Data Collection

Source Data was sourced from the UCI Machine Learning Repository Seoul-Bike-Sharing-Demand

Description: The repo contains a brief explanation on why it is important understand bike demand, particularly to ensure the stability of supply and improve mobiltiy comfort in rapidly urbanising contexts.

Objective: Overall objective of the analysis is to understand/predict bike demand based on specific variables

Exploratory Data Analysis (EDA)

Data Loading: Data was loaded into the Googl Colab notebook using the'!wget' command and directly read into a pandads dataframe using 'pd.read_csv'. A copy of the data was made, so we can go back to a clean original version of the data at any point.

Variables and Data Types: Using 'data.sample(10)', a subset of the data was printed and the variables were explored. 'data.shape' revealed that the dataset contains 14 attributes and 8760 observations. Using 'data.info()', the info about the dataset was explored. 10 of the attributes are of the integer or float data type while 4 are objectives or categorical data types. 'data.isnull().sum()' revealed that there is no missing observation for any of the variables.

Independent and Dependent Variables: All other attributes asides the bike demand (Rented Bike Count) are the predictors, while Rented Bike Count (Bike Demand) is the dependent variable

Correlations: Grouped into varaibles that are positively correlated with the bike demand (i.e as these variables increase or improve, bike demand increases) and variables that are negatively correlated with bike demand (i.e as these variables increase or the situation worsens, bike demand decreases). These variables can be further categorised as being strongly correlated or not strongly correlated.

Variables Selection and Renaming: All varaibles were selected except the date variable (at least for now).

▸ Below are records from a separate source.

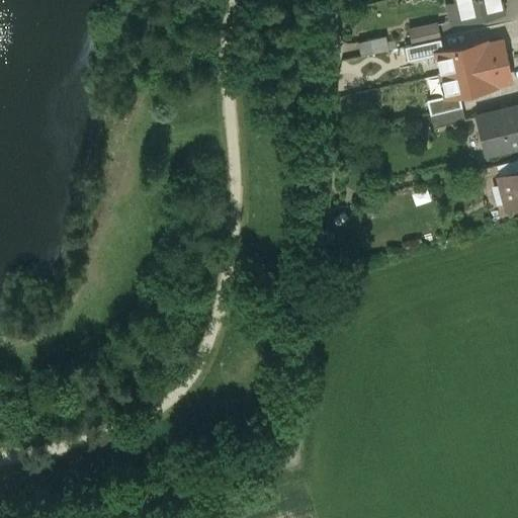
[(500,0),(458,0),(459,2),(447,5),(451,23),(503,11),(500,0)]
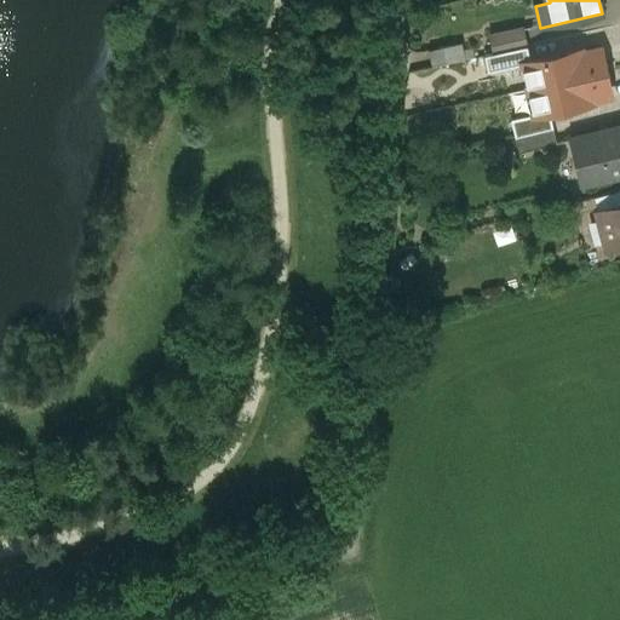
[(523,29),(489,36),(493,53),(528,46),(523,29)]
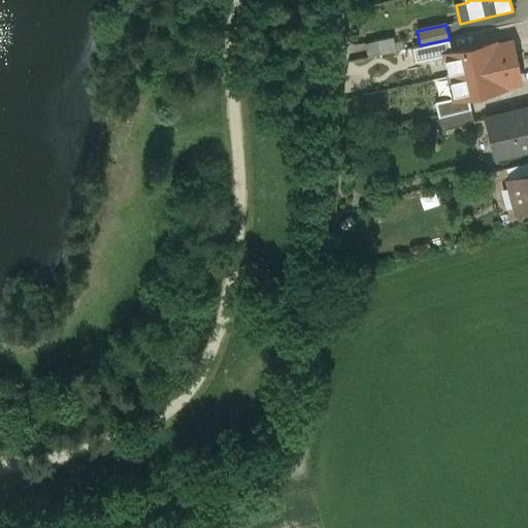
[(392,37),(364,43),(367,57),(395,51),(392,37)]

And the variables were renamed to improve readability.

Preprocessing/Feature Engineering/Dummy Variables

Categorical to Integers via Dummy Variables: The categorical variables include Seasons; Spring, Autumn, Summer, Winter, Functioning Day; Yes or No and Holiday Yes or No. These categorical variables were mapped into integers using the 'pd.get_dummies' function of pandas. To prevent the dummy variable trap (multicolinearity), the first column of each of the dummy variables were dropped.

Correlations After Variable Mapping: revealed 'Time of Day', 'Solar Radiation', 'Temperature', 'Summer' and a 'Working Day' had a strong positive correlation with increase bike demand.

Standardisation and Data Split: As the variables in the dataset had varying orders of magnitude, it was important to standardise the dataset using the sci-kit learns' StandardScaler function to make the mean 0 and the variance 1. After that, the data was split into 2 parts, the train and the test split.

Modelling and Evaluation

Regression Models: Several regression models were used. They were fitted and evaluated based on the coefficient of determination (R2), difference between the actual bike demand (y_test) and predicted bike demand (y_pred), mean squared error and the root mean squared error.

  • Linear Regression: only 54% of the variation in the bike demand can be explained by the variation in the input features. Exploration of the actual and predicted values indicates a wide variance. MSE significantly high and RMSE in the same region.

  • Decision Tree Regressor: Actual and predicted values for bike demand are reasonably close, with 72% of the variations in bike demand explanable by variation in the input features. MSE is 0, indicating a perfect prediction model and RMSE reasonably within the range.

  • Random Forest Regressor: Actual and predicted values for bike demand also reasonably close. 86% of the variation in bike demand explanable by the variation in the input features. MSE is 0, indicating a perfect prediction of the model and RMSE reasonably close.

  • Support Vector Machine Regressor: Performed poorly than all the other models with only about 51% of the variations in bike demand explanable by the variation in the input features. Although the MSE is 0, the difference between the actual and the predicted values were significant.

Model Selection

Hyperparameter Tuning with GridSearch CV and Feature Importance: Based on the performance of the models,the hyperparameter tuning was done using the Random Forest Regressor and an array of parameters in a grid. The grid search revealed the max optimal features to be 8 and the number of estimators to be 30 based on the mean scores of the param categories. the feature importance also computed and ranked.

Model Packaging

Pickling: the best estimator from the grid search consists of the best model this is pickled and packaged for deployment.